Les résultats obtenus permettent de déceler le stade d’avancement d’une maladie rénale plus ou moins sévère comme :

  • Des calculs rénaux ou « lithiase rénale ». Ce sont des cailloux (résidus de calcium) qui se forment dans les reins. Ils peuvent entraîner de vives douleurs appelées « coliques néphrétiques » lorsqu’ils migrent vers l’appareil urinaire.
  • Une infection rénale ou « pyélonéphrite ». Douleurs dans l’aine, fièvre, envie fréquente d’uriner, douleur lors de la miction, présence de sang dans les urines … cette infection très douloureuse survient généralement en raison d’une infection urinaire (cystite) non ou mal soignée qui a atteint progressivement les reins.
  • Une insuffisance rénale. Elle s’installe lorsque les reins n’ont plus la capacité de filtrer le sang. Les déchets et les liquides s’accumulent dans l’organisme. Elle se développe souvent à cause d’un diabète ou d’une hypertension artérielle. Si la maladie reste longtemps silencieuse, elle n’en est pas moins grave !
  • Des kystes. Un kyste rénal est constitué d’une poche de fluide qui se forme dans les reins. Généralement bénins, ils ne causent aucune complication, ni symptôme. Toutefois, si le kyste est trop volumineux, il peut perturber le bon fonctionnement du rein et entraîner une insuffisance rénale. Il est alors nécessaire d’effectuer une ponction ou une ablation sous coelioscopie.

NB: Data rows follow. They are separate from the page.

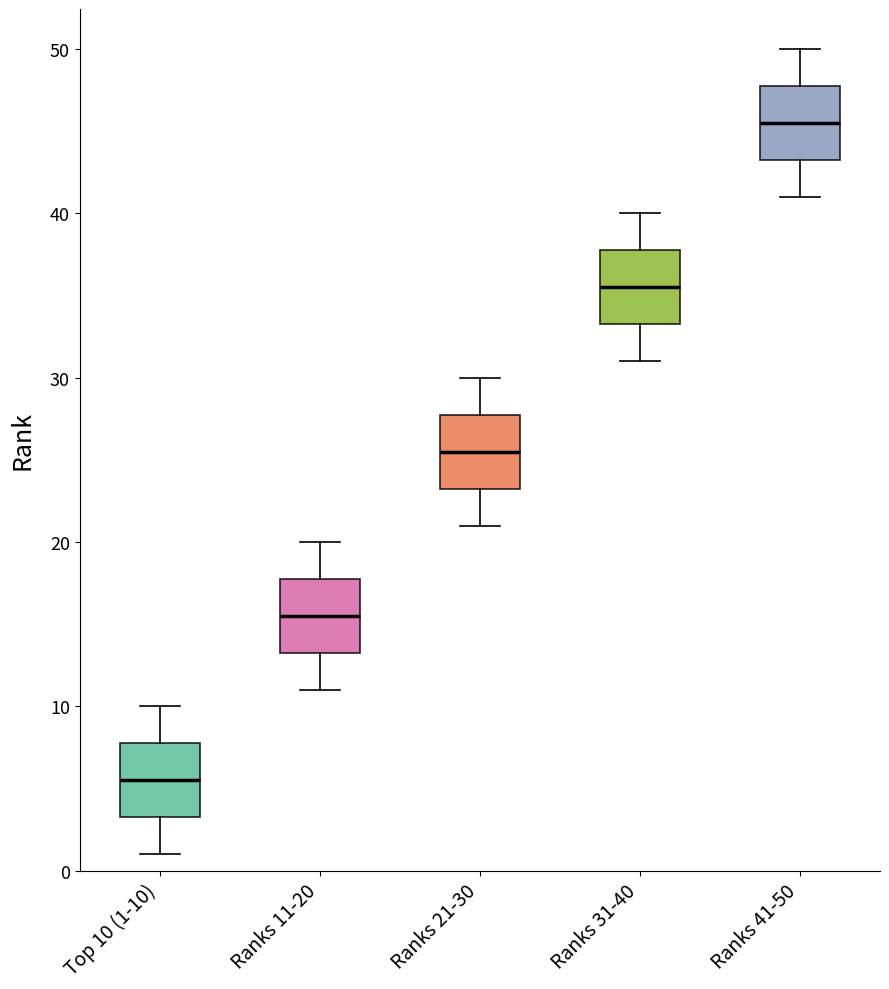

Reading left to right, transcribe this box plot: for each box, give where its median line is, the range the box spans, and where its two whiskers end, as read against the y-axis. The values are not printed on the chart, so give them approximately, as read against the axis.

Top 10 (1-10): median 6, box 3 to 8, whiskers 1 to 10
Ranks 11-20: median 16, box 13 to 18, whiskers 11 to 20
Ranks 21-30: median 26, box 23 to 28, whiskers 21 to 30
Ranks 31-40: median 36, box 33 to 38, whiskers 31 to 40
Ranks 41-50: median 46, box 43 to 48, whiskers 41 to 50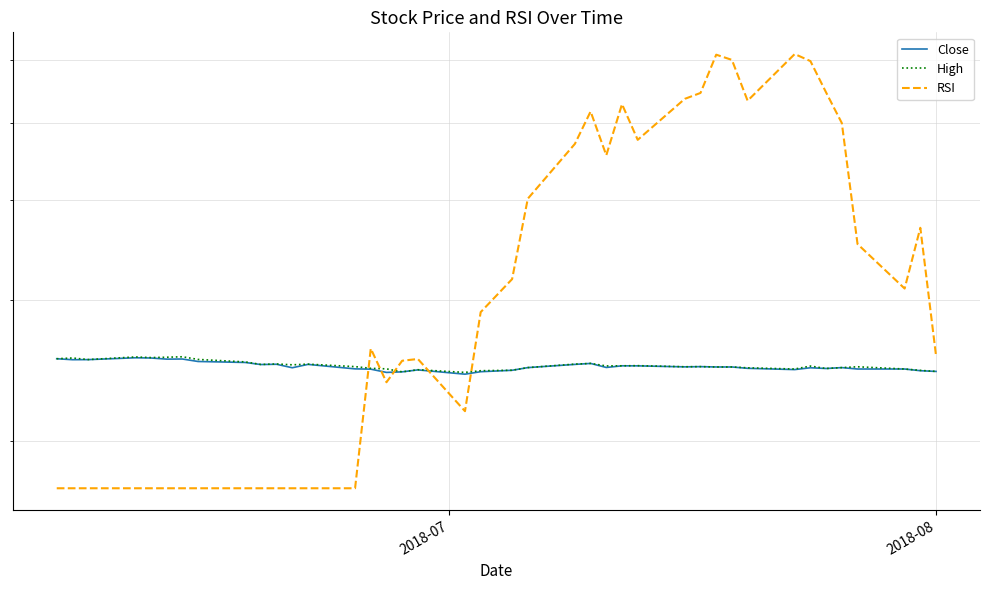

What is the sum of all RSI values?

1348.5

Qui est concerné par le dépistage ?

Les personnes souffrant de diabète ou d’hypertension artérielle sont plus à risque de développer une maladie rénale. Ces pathologies dites « primaires » concernent plus de 90% des patients atteints d’une insuffisance rénale chronique.

Une prédisposition génétique, une obésité ou encore l’âge sont également des facteurs de risque. A partir de 60 ans, il est notamment conseillé de se faire dépister au moins une fois par an. Si une maladie rénale est diagnostiquée, un contrôle régulier est alors nécessaire chez un néphrologue. Le suivi médical dépend essentiellement du stade d’avancement de la maladie.